The three of us drive along the eastern edge of the valley, our windows wide open. He tells me to turn off of the road. We drive slowly along a tractor lane that separates two fields, the car heaving up and down like a trawling boat.

“Turn here,” he says in a quiet, gravelly voice. Soon we are out in the middle of the field, approaching a quiet grove of trees. We follow the tree line, bend around the back, and he tells me to park where the ground sags like the bottom of a wave, that last glorious moment before the ocean picks you up, lifts you towards the blue.

It is a beautiful day. From here, we walk.

A narrow path splits the trees, then navigates the space between the wood and the 10-foot-high drying corn stalks.
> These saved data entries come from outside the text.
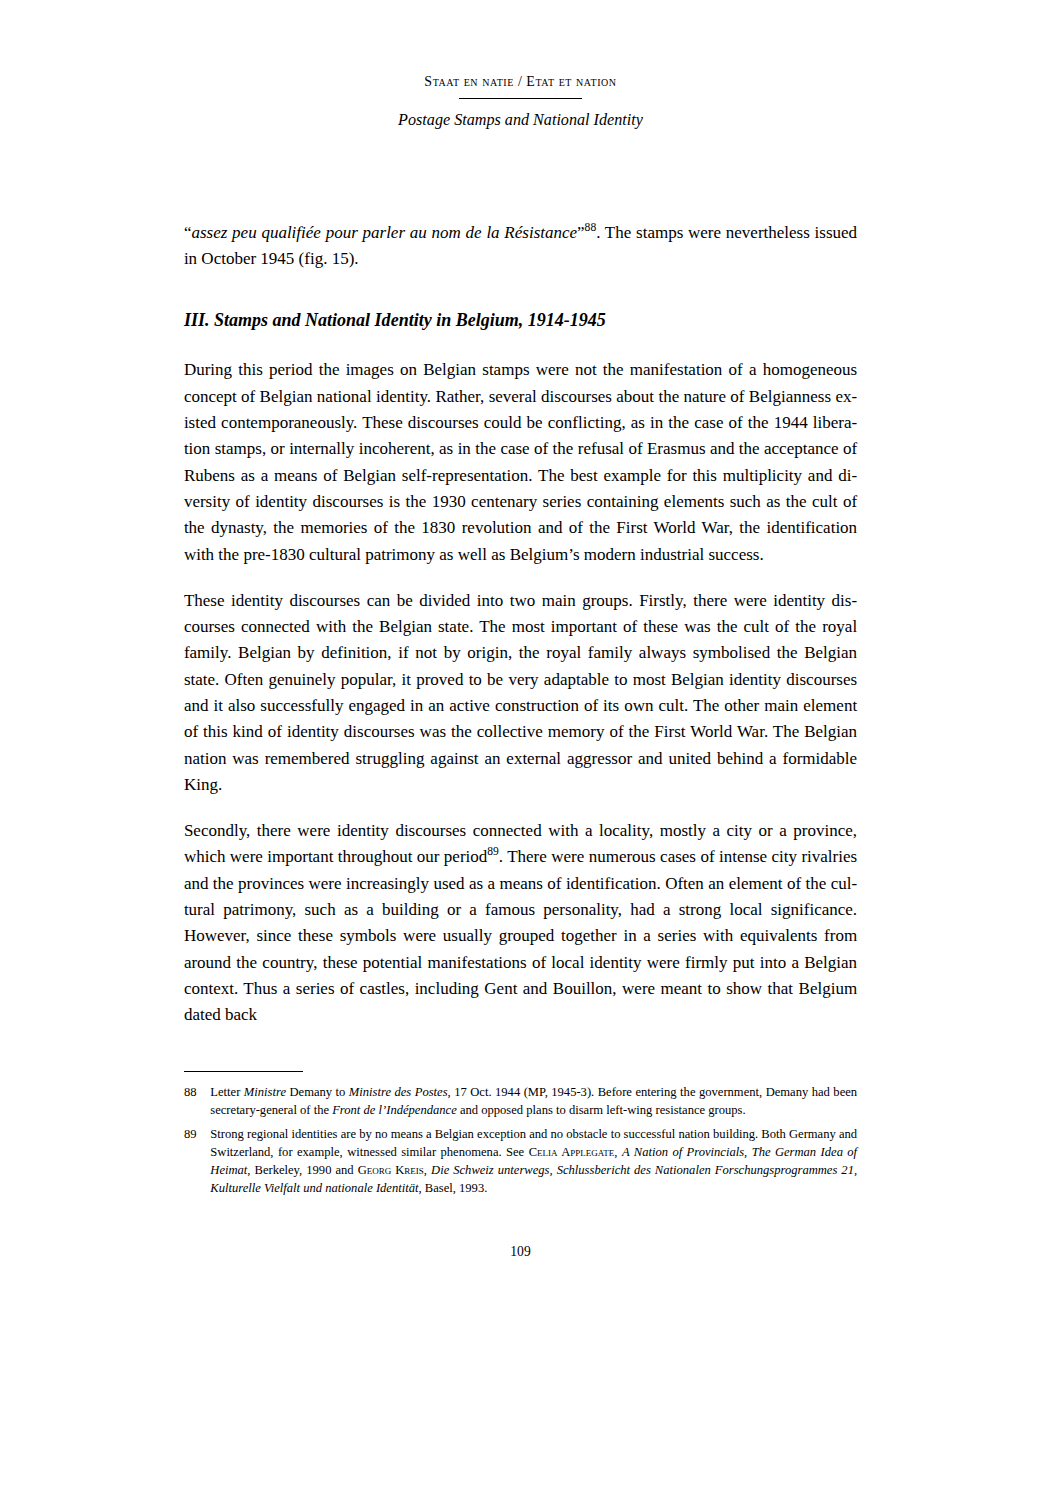Staat en natie / Etat et nation
Postage Stamps and National Identity
“assez peu qualifiée pour parler au nom de la Résistance”88. The stamps were nevertheless issued in October 1945 (fig. 15).
III. Stamps and National Identity in Belgium, 1914-1945
During this period the images on Belgian stamps were not the manifestation of a homogeneous concept of Belgian national identity. Rather, several discourses about the nature of Belgianness existed contemporaneously. These discourses could be conflicting, as in the case of the 1944 liberation stamps, or internally incoherent, as in the case of the refusal of Erasmus and the acceptance of Rubens as a means of Belgian self-representation. The best example for this multiplicity and diversity of identity discourses is the 1930 centenary series containing elements such as the cult of the dynasty, the memories of the 1830 revolution and of the First World War, the identification with the pre-1830 cultural patrimony as well as Belgium’s modern industrial success.
These identity discourses can be divided into two main groups. Firstly, there were identity discourses connected with the Belgian state. The most important of these was the cult of the royal family. Belgian by definition, if not by origin, the royal family always symbolised the Belgian state. Often genuinely popular, it proved to be very adaptable to most Belgian identity discourses and it also successfully engaged in an active construction of its own cult. The other main element of this kind of identity discourses was the collective memory of the First World War. The Belgian nation was remembered struggling against an external aggressor and united behind a formidable King.
Secondly, there were identity discourses connected with a locality, mostly a city or a province, which were important throughout our period89. There were numerous cases of intense city rivalries and the provinces were increasingly used as a means of identification. Often an element of the cultural patrimony, such as a building or a famous personality, had a strong local significance. However, since these symbols were usually grouped together in a series with equivalents from around the country, these potential manifestations of local identity were firmly put into a Belgian context. Thus a series of castles, including Gent and Bouillon, were meant to show that Belgium dated back
88
Letter Ministre Demany to Ministre des Postes, 17 Oct. 1944 (MP, 1945-3). Before entering the government, Demany had been secretary-general of the Front de l’Indépendance and opposed plans to disarm left-wing resistance groups.
89
Strong regional identities are by no means a Belgian exception and no obstacle to successful nation building. Both Germany and Switzerland, for example, witnessed similar phenomena. See Celia Applegate, A Nation of Provincials, The German Idea of Heimat, Berkeley, 1990 and Georg Kreis, Die Schweiz unterwegs, Schlussbericht des Nationalen Forschungsprogrammes 21, Kulturelle Vielfalt und nationale Identität, Basel, 1993.
109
They are tan and brittle, and when a breeze blows they rattle like bones.

“The deer must be using this trail this year,” his wife says, and then I notice the corn, some of the cobs gnawed off.

“There it is,” he says, and we stop and the wind is all around us. We stare at a cross pounded deep into the ground just inside the woods. It is a metal sapling, rusting the color of fall. It is a marker that serves as a reminder of forgiveness, a reminder of a past that the current generations have vowed not to repeat.
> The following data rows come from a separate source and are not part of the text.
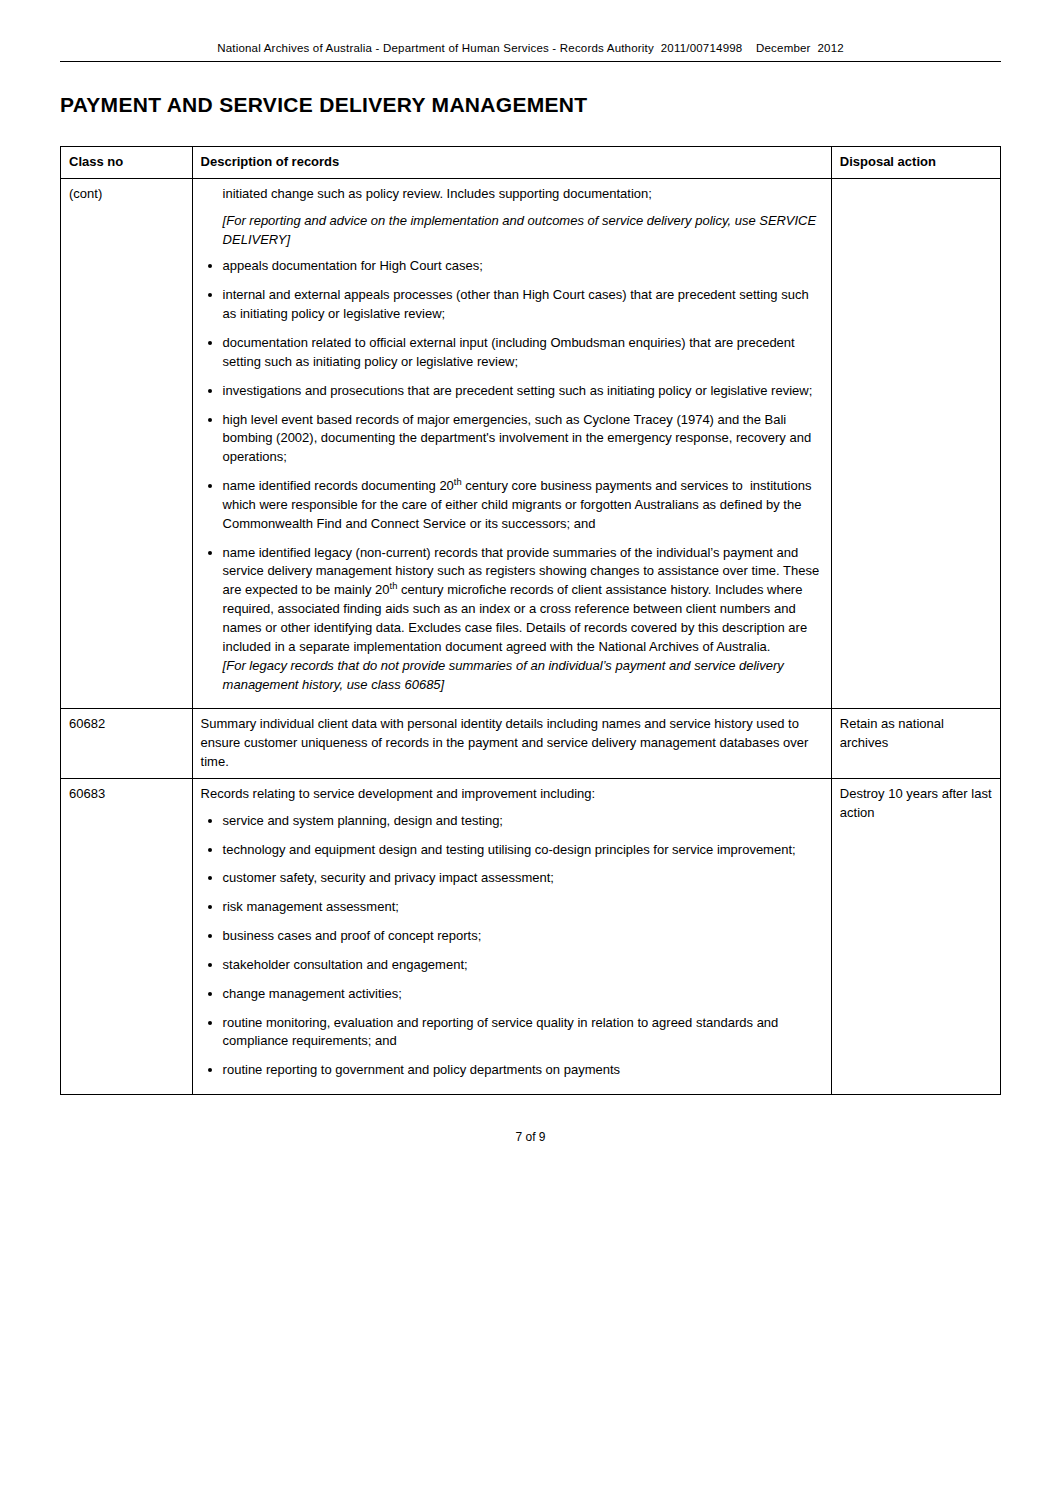National Archives of Australia - Department of Human Services - Records Authority 2011/00714998 December 2012
PAYMENT AND SERVICE DELIVERY MANAGEMENT
| Class no | Description of records | Disposal action |
| --- | --- | --- |
| (cont) | initiated change such as policy review. Includes supporting documentation; [For reporting and advice on the implementation and outcomes of service delivery policy, use SERVICE DELIVERY] appeals documentation for High Court cases; internal and external appeals processes (other than High Court cases) that are precedent setting such as initiating policy or legislative review; documentation related to official external input (including Ombudsman enquiries) that are precedent setting such as initiating policy or legislative review; investigations and prosecutions that are precedent setting such as initiating policy or legislative review; high level event based records of major emergencies, such as Cyclone Tracey (1974) and the Bali bombing (2002), documenting the department's involvement in the emergency response, recovery and operations; name identified records documenting 20 th century core business payments and services to institutions which were responsible for the care of either child migrants or forgotten Australians as defined by the Commonwealth Find and Connect Service or its successors; and name identified legacy (non-current) records that provide summaries of the individual’s payment and service delivery management history such as registers showing changes to assistance over time. These are expected to be mainly 20 th century microfiche records of client assistance history. Includes where required, associated finding aids such as an index or a cross reference between client numbers and names or other identifying data. Excludes case files. Details of records covered by this description are included in a separate implementation document agreed with the National Archives of Australia. [For legacy records that do not provide summaries of an individual’s payment and service delivery management history, use class 60685] | |
| 60682 | Summary individual client data with personal identity details including names and service history used to ensure customer uniqueness of records in the payment and service delivery management databases over time. | Retain as national archives |
| 60683 | Records relating to service development and improvement including: service and system planning, design and testing; technology and equipment design and testing utilising co-design principles for service improvement; customer safety, security and privacy impact assessment; risk management assessment; business cases and proof of concept reports; stakeholder consultation and engagement; change management activities; routine monitoring, evaluation and reporting of service quality in relation to agreed standards and compliance requirements; and routine reporting to government and policy departments on payments | Destroy 10 years after last action |
7 of 9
“There it is,” he says again.

* * * * *

What will we leave behind, when we are gone? I thought of this the other day when I met with someone who told me the story of how her father died when he was only 46 years old. He passed in the middle of the night, cause unknown. I will be 46 in six years. If I would die then, what would I leave behind? What metal crosses have I pounded into this existence? What will the stainless steel letters say about me?

* * * * *

The three of us stand there for a bit, the way you do when you are standing in the presence of something holy. She talks about how well the cross is holding up. He grabs the top of it and, by the firm way it holds to the Earth, I can tell it has been pounded deep. He talks about adding a date to the back, in case anyone stumbles on it in the future.

I wonder about that. I imagine someone crossing through the field, stumbling over the rows, picking their way through the thick undergrowth in that grove of trees, putting their hand up against something that doesn’t move. They take another look. They see a cross with the words “Generations” and “Forgiven.” They see a year.

How are we marking these battles? What will future generations stumble across on their way from here to there?

* * * * *

I do not know who turns away first. I know it is not me. I follow them back to the car and we retrace our bouncing steps, finally back on the smooth road, the sky blue overhead, the warm wind denying fall has ever been here or will ever come back.